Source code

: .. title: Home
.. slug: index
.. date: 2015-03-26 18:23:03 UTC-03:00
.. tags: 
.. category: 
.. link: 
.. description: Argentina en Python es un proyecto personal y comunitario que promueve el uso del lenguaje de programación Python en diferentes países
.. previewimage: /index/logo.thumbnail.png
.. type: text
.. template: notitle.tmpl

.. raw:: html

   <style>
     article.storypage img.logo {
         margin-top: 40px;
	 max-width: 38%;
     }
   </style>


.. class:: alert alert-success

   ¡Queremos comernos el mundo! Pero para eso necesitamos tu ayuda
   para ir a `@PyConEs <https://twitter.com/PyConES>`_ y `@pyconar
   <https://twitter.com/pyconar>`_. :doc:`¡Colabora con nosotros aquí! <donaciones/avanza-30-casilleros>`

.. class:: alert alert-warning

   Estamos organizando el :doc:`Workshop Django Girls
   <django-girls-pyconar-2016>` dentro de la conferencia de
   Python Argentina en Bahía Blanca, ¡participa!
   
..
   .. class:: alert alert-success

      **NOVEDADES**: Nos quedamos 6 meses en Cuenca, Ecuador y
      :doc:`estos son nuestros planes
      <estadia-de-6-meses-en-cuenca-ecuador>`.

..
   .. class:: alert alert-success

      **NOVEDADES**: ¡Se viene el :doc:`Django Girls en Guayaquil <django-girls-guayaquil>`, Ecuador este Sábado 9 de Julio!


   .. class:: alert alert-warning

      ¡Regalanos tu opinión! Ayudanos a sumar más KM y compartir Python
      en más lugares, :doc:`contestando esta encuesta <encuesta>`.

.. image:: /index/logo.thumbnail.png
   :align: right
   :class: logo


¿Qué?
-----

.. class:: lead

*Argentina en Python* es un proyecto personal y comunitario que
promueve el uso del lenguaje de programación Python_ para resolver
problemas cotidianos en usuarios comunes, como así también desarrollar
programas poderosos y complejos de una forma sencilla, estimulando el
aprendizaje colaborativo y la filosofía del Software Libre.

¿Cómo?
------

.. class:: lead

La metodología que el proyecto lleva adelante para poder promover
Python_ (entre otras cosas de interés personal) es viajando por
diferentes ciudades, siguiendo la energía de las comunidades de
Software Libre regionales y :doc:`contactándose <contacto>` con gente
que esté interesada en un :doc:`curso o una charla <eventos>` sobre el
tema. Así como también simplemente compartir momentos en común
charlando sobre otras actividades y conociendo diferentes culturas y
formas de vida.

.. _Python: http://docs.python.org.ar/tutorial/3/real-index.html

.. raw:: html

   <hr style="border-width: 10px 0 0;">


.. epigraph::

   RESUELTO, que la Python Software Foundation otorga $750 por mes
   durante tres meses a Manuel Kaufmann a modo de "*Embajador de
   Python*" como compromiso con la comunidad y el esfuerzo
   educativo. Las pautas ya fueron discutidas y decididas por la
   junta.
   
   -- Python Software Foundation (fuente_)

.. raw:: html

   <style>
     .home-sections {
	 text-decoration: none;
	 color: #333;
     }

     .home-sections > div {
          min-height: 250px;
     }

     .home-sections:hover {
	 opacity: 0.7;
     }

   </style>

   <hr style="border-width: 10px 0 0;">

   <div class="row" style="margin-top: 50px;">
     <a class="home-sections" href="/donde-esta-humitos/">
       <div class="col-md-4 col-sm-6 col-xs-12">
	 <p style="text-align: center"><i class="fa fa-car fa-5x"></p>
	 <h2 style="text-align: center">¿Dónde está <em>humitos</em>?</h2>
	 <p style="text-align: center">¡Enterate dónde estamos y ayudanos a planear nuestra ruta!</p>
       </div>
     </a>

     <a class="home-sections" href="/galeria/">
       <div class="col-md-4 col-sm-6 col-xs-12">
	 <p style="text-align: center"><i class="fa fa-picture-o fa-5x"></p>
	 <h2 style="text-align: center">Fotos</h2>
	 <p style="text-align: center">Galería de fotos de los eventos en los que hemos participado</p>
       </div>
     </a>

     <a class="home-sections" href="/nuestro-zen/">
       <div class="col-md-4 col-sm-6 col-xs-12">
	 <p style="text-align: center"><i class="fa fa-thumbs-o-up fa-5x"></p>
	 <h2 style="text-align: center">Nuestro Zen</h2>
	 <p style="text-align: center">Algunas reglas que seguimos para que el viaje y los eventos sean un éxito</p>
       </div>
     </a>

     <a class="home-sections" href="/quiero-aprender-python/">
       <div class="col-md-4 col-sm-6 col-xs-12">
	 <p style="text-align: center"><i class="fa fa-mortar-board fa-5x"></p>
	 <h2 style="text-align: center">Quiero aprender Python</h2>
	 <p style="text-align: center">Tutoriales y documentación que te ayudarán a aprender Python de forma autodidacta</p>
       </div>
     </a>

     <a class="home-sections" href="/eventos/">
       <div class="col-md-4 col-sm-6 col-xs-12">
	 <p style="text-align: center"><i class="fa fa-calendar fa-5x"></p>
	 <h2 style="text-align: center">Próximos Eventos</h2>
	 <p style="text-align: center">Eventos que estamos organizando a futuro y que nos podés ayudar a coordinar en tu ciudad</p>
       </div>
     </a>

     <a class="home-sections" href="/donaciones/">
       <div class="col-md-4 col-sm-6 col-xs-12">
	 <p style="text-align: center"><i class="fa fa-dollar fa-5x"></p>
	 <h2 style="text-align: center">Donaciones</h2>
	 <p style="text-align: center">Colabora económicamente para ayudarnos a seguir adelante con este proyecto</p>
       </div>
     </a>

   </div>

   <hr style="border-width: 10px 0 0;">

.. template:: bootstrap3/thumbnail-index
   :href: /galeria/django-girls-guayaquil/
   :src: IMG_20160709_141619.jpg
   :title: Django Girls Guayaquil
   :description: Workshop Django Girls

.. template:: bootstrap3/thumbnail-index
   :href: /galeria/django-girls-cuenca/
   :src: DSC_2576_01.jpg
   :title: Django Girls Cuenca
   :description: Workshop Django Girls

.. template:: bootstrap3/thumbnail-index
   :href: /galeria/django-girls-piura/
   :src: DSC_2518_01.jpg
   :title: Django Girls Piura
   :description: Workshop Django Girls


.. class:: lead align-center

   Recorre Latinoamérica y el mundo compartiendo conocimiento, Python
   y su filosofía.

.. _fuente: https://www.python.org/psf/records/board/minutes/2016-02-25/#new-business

Instructions for the task: All of the entries must be written out exactly as they stand.

Task response:
Source code

: .. title: Home
.. slug: index
.. date: 2015-03-26 18:23:03 UTC-03:00
.. tags: 
.. category: 
.. link: 
.. description: Argentina en Python es un proyecto personal y comunitario que promueve el uso del lenguaje de programación Python en diferentes países
.. previewimage: /index/logo.thumbnail.png
.. type: text
.. template: notitle.tmpl

.. raw:: html

   <style>
     article.storypage img.logo {
         margin-top: 40px;
	 max-width: 38%;
     }
   </style>


.. class:: alert alert-success

   ¡Queremos comernos el mundo! Pero para eso necesitamos tu ayuda
   para ir a `@PyConEs <https://twitter.com/PyConES>`_ y `@pyconar
   <https://twitter.com/pyconar>`_. :doc:`¡Colabora con nosotros aquí! <donaciones/avanza-30-casilleros>`

.. class:: alert alert-warning

   Estamos organizando el :doc:`Workshop Django Girls
   <django-girls-pyconar-2016>` dentro de la conferencia de
   Python Argentina en Bahía Blanca, ¡participa!
   
..
   .. class:: alert alert-success

      **NOVEDADES**: Nos quedamos 6 meses en Cuenca, Ecuador y
      :doc:`estos son nuestros planes
      <estadia-de-6-meses-en-cuenca-ecuador>`.

..
   .. class:: alert alert-success

      **NOVEDADES**: ¡Se viene el :doc:`Django Girls en Guayaquil <django-girls-guayaquil>`, Ecuador este Sábado 9 de Julio!


   .. class:: alert alert-warning

      ¡Regalanos tu opinión! Ayudanos a sumar más KM y compartir Python
      en más lugares, :doc:`contestando esta encuesta <encuesta>`.

.. image:: /index/logo.thumbnail.png
   :align: right
   :class: logo


¿Qué?
-----

.. class:: lead

*Argentina en Python* es un proyecto personal y comunitario que
promueve el uso del lenguaje de programación Python_ para resolver
problemas cotidianos en usuarios comunes, como así también desarrollar
programas poderosos y complejos de una forma sencilla, estimulando el
aprendizaje colaborativo y la filosofía del Software Libre.

¿Cómo?
------

.. class:: lead

La metodología que el proyecto lleva adelante para poder promover
Python_ (entre otras cosas de interés personal) es viajando por
diferentes ciudades, siguiendo la energía de las comunidades de
Software Libre regionales y :doc:`contactándose <contacto>` con gente
que esté interesada en un :doc:`curso o una charla <eventos>` sobre el
tema. Así como también simplemente compartir momentos en común
charlando sobre otras actividades y conociendo diferentes culturas y
formas de vida.

.. _Python: http://docs.python.org.ar/tutorial/3/real-index.html

.. raw:: html

   <hr style="border-width: 10px 0 0;">


.. epigraph::

   RESUELTO, que la Python Software Foundation otorga $750 por mes
   durante tres meses a Manuel Kaufmann a modo de "*Embajador de
   Python*" como compromiso con la comunidad y el esfuerzo
   educativo. Las pautas ya fueron discutidas y decididas por la
   junta.
   
   -- Python Software Foundation (fuente_)

.. raw:: html

   <style>
     .home-sections {
	 text-decoration: none;
	 color: #333;
     }

     .home-sections > div {
          min-height: 250px;
     }

     .home-sections:hover {
	 opacity: 0.7;
     }

   </style>

   <hr style="border-width: 10px 0 0;">

   <div class="row" style="margin-top: 50px;">
     <a class="home-sections" href="/donde-esta-humitos/">
       <div class="col-md-4 col-sm-6 col-xs-12">
	 <p style="text-align: center"><i class="fa fa-car fa-5x"></p>
	 <h2 style="text-align: center">¿Dónde está <em>humitos</em>?</h2>
	 <p style="text-align: center">¡Enterate dónde estamos y ayudanos a planear nuestra ruta!</p>
       </div>
     </a>

     <a class="home-sections" href="/galeria/">
       <div class="col-md-4 col-sm-6 col-xs-12">
	 <p style="text-align: center"><i class="fa fa-picture-o fa-5x"></p>
	 <h2 style="text-align: center">Fotos</h2>
	 <p style="text-align: center">Galería de fotos de los eventos en los que hemos participado</p>
       </div>
     </a>

     <a class="home-sections" href="/nuestro-zen/">
       <div class="col-md-4 col-sm-6 col-xs-12">
	 <p style="text-align: center"><i class="fa fa-thumbs-o-up fa-5x"></p>
	 <h2 style="text-align: center">Nuestro Zen</h2>
	 <p style="text-align: center">Algunas reglas que seguimos para que el viaje y los eventos sean un éxito</p>
       </div>
     </a>

     <a class="home-sections" href="/quiero-aprender-python/">
       <div class="col-md-4 col-sm-6 col-xs-12">
	 <p style="text-align: center"><i class="fa fa-mortar-board fa-5x"></p>
	 <h2 style="text-align: center">Quiero aprender Python</h2>
	 <p style="text-align: center">Tutoriales y documentación que te ayudarán a aprender Python de forma autodidacta</p>
       </div>
     </a>

     <a class="home-sections" href="/eventos/">
       <div class="col-md-4 col-sm-6 col-xs-12">
	 <p style="text-align: center"><i class="fa fa-calendar fa-5x"></p>
	 <h2 style="text-align: center">Próximos Eventos</h2>
	 <p style="text-align: center">Eventos que estamos organizando a futuro y que nos podés ayudar a coordinar en tu ciudad</p>
       </div>
     </a>

     <a class="home-sections" href="/donaciones/">
       <div class="col-md-4 col-sm-6 col-xs-12">
	 <p style="text-align: center"><i class="fa fa-dollar fa-5x"></p>
	 <h2 style="text-align: center">Donaciones</h2>
	 <p style="text-align: center">Colabora económicamente para ayudarnos a seguir adelante con este proyecto</p>
       </div>
     </a>

   </div>

   <hr style="border-width: 10px 0 0;">

.. template:: bootstrap3/thumbnail-index
   :href: /galeria/django-girls-guayaquil/
   :src: IMG_20160709_141619.jpg
   :title: Django Girls Guayaquil
   :description: Workshop Django Girls

.. template:: bootstrap3/thumbnail-index
   :href: /galeria/django-girls-cuenca/
   :src: DSC_2576_01.jpg
   :title: Django Girls Cuenca
   :description: Workshop Django Girls

.. template:: bootstrap3/thumbnail-index
   :href: /galeria/django-girls-piura/
   :src: DSC_2518_01.jpg
   :title: Django Girls Piura
   :description: Workshop Django Girls


.. class:: lead align-center

   Recorre Latinoamérica y el mundo compartiendo conocimiento, Python
   y su filosofía.

.. _fuente: https://www.python.org/psf/records/board/minutes/2016-02-25/#new-business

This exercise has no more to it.